● GIVEN EXERCISE A:
Return the text on the AVA land-cover change method between "Since landscape patterns" and "not exactly align.", inclusive.
● GIVEN EXERCISE B:
Rewrite the records between their start and the line holding "v(-10.88, 3.85) *", inclusive, with "skLineSegment" replaced by "skLine" and everything else unchanged. Give only those lines.

● TEXT EXCERPT:

-- Begin --

Since landscape patterns from different raster datasets rarely have precise spatial alignment, which is common for land-cover maps derived from different satellites, resolutions, time of season, or software, the AVA algorithm uses the NLCD to define the spatial pattern of change. For example, where at least two raster datasets identify that a landscape change occurred at a specific location, there are also adjacent pixels from each dataset that do not spatially align with each other. In this case, the adjacent pixels from the NLCD are coded (flooded) with the same landscape change class as the area where the datasets agree. The adjacent pixels from the other datasets are rejected as noise. In this case, the use of the NLCD as the base layer allowed for spatial consistency when the different datasets did not exactly align.

Once the intermediate change layer was completed, pixel groups that were labeled as a proposed change (corroborated without NLCD) were interactively assessed at randomly selected sites using higher resolution digital imagery to determine the suitability for incorporation into the final change layers. Unverified changes (NLCD is not corroborated) underwent intensive manual interpretation. The primary data source for manual interpretation of landscape change was historical Google Earth imagery (GE, The GE database was particularly useful for examination of dates that are outside of the 2001–2006 period in order to help determine the longer temporal process of change. Ancillary high-resolution digital orthoimagery from the National Agricultural Imagery Program (NAIP) and Landsat satellite data supplemented the analysis as needed. Manual interpretations were aided by air photo interpretation techniques and visual cues such as rows of planted trees that indicate plantation forests, newly exposed bare ground surrounding a fluctuating water body, signs of haying activity, or areas of leveled trees with a date and location that corresponds with the main path of a major hurricane. Other ancillary datasets were used to aid in land-use or land-cover interpretations including US Department of Agriculture (USDA) Forest Types of the United States (Ruefenacht et al. 2008), the US Geological Survey (USGS) The National Map (Sugarbaker and Carswell 2011), and the National Wetlands Inventory (USFWS 2014).

-- End --

● RECORDS FOR THIS TASK:
-- Begin --

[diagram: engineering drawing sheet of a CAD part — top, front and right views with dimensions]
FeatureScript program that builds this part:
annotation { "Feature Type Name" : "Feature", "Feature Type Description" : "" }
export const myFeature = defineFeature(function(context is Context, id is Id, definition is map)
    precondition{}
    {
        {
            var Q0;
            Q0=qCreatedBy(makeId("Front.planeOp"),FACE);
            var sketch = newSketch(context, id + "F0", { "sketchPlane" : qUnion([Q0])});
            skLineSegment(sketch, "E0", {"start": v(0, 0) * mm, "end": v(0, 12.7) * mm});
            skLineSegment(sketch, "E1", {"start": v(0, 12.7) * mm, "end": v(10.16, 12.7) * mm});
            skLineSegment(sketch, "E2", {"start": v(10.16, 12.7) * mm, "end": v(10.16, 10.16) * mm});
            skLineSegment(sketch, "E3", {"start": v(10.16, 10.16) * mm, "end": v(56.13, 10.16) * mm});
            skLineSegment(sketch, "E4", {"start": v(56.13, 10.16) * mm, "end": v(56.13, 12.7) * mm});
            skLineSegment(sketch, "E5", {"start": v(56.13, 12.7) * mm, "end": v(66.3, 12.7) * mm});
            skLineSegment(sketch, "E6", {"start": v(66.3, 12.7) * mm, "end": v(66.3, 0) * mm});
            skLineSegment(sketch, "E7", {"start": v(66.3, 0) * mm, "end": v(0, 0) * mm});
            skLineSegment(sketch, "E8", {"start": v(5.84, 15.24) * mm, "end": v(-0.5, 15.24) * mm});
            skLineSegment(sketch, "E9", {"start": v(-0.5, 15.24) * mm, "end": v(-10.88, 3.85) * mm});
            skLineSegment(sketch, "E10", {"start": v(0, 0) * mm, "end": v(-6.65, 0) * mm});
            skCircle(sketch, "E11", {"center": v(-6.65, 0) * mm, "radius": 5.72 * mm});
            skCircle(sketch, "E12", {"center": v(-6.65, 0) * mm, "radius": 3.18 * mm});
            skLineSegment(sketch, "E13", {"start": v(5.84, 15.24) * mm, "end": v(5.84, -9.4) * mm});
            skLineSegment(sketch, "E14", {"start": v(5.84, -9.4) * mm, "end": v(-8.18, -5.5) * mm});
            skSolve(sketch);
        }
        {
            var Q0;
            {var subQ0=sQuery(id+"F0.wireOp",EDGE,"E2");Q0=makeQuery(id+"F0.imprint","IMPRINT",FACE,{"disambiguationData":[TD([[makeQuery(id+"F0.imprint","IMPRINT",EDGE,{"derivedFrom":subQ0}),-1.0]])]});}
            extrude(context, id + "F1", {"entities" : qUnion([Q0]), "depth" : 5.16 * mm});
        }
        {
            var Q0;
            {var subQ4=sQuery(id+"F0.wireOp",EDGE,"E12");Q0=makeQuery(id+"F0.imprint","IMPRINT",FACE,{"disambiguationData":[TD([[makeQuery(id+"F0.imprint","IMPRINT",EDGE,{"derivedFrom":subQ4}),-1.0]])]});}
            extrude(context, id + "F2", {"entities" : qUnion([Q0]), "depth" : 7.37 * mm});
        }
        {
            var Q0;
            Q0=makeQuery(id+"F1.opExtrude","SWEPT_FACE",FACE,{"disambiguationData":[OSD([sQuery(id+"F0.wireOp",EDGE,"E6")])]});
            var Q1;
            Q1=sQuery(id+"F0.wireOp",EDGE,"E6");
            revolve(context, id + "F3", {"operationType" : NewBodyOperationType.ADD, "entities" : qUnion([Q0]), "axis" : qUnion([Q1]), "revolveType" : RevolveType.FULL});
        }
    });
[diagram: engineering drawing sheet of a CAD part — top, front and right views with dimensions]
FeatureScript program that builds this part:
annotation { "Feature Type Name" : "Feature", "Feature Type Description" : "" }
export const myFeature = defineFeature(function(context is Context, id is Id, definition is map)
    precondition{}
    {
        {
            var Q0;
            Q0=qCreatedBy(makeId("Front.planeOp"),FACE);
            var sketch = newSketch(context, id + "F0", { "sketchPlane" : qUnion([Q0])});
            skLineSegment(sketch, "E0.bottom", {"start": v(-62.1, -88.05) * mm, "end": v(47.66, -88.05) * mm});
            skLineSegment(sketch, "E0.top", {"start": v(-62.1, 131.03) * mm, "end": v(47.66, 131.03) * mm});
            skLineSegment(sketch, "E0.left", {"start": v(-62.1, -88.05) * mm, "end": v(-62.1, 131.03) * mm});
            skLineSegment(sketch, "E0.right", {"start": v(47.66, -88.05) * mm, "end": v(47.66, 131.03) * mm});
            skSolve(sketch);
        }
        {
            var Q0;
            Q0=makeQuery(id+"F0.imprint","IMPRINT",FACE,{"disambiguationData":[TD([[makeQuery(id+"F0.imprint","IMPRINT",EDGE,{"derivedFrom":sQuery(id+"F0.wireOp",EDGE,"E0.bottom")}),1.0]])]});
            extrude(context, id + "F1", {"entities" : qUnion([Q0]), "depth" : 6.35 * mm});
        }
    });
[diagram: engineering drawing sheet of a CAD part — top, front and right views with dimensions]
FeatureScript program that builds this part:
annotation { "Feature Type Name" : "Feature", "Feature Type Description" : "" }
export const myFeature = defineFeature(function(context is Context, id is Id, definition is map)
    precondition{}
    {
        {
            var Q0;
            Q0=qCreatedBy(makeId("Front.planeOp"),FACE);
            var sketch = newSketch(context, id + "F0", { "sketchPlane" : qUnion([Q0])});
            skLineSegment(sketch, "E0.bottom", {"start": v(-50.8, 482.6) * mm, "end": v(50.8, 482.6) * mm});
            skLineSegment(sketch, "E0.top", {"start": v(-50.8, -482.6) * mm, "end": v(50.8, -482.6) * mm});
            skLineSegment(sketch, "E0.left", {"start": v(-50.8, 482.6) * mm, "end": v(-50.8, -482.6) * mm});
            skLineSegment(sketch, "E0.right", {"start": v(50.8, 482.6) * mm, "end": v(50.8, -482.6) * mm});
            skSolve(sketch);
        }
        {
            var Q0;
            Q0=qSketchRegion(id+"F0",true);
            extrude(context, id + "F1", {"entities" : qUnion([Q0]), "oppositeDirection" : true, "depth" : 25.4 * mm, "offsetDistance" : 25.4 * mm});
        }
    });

-- End --

● SOLUTION A:
Since landscape patterns from different raster datasets rarely have precise spatial alignment, which is common for land-cover maps derived from different satellites, resolutions, time of season, or software, the AVA algorithm uses the NLCD to define the spatial pattern of change. For example, where at least two raster datasets identify that a landscape change occurred at a specific location, there are also adjacent pixels from each dataset that do not spatially align with each other. In this case, the adjacent pixels from the NLCD are coded (flooded) with the same landscape change class as the area where the datasets agree. The adjacent pixels from the other datasets are rejected as noise. In this case, the use of the NLCD as the base layer allowed for spatial consistency when the different datasets did not exactly align.

● SOLUTION B:
[diagram: engineering drawing sheet of a CAD part — top, front and right views with dimensions]
FeatureScript program that builds this part:
annotation { "Feature Type Name" : "Feature", "Feature Type Description" : "" }
export const myFeature = defineFeature(function(context is Context, id is Id, definition is map)
    precondition{}
    {
        {
            var Q0;
            Q0=qCreatedBy(makeId("Front.planeOp"),FACE);
            var sketch = newSketch(context, id + "F0", { "sketchPlane" : qUnion([Q0])});
            skLine(sketch, "E0", {"start": v(0, 0) * mm, "end": v(0, 12.7) * mm});
            skLine(sketch, "E1", {"start": v(0, 12.7) * mm, "end": v(10.16, 12.7) * mm});
            skLine(sketch, "E2", {"start": v(10.16, 12.7) * mm, "end": v(10.16, 10.16) * mm});
            skLine(sketch, "E3", {"start": v(10.16, 10.16) * mm, "end": v(56.13, 10.16) * mm});
            skLine(sketch, "E4", {"start": v(56.13, 10.16) * mm, "end": v(56.13, 12.7) * mm});
            skLine(sketch, "E5", {"start": v(56.13, 12.7) * mm, "end": v(66.3, 12.7) * mm});
            skLine(sketch, "E6", {"start": v(66.3, 12.7) * mm, "end": v(66.3, 0) * mm});
            skLine(sketch, "E7", {"start": v(66.3, 0) * mm, "end": v(0, 0) * mm});
            skLine(sketch, "E8", {"start": v(5.84, 15.24) * mm, "end": v(-0.5, 15.24) * mm});
            skLine(sketch, "E9", {"start": v(-0.5, 15.24) * mm, "end": v(-10.88, 3.85) * mm});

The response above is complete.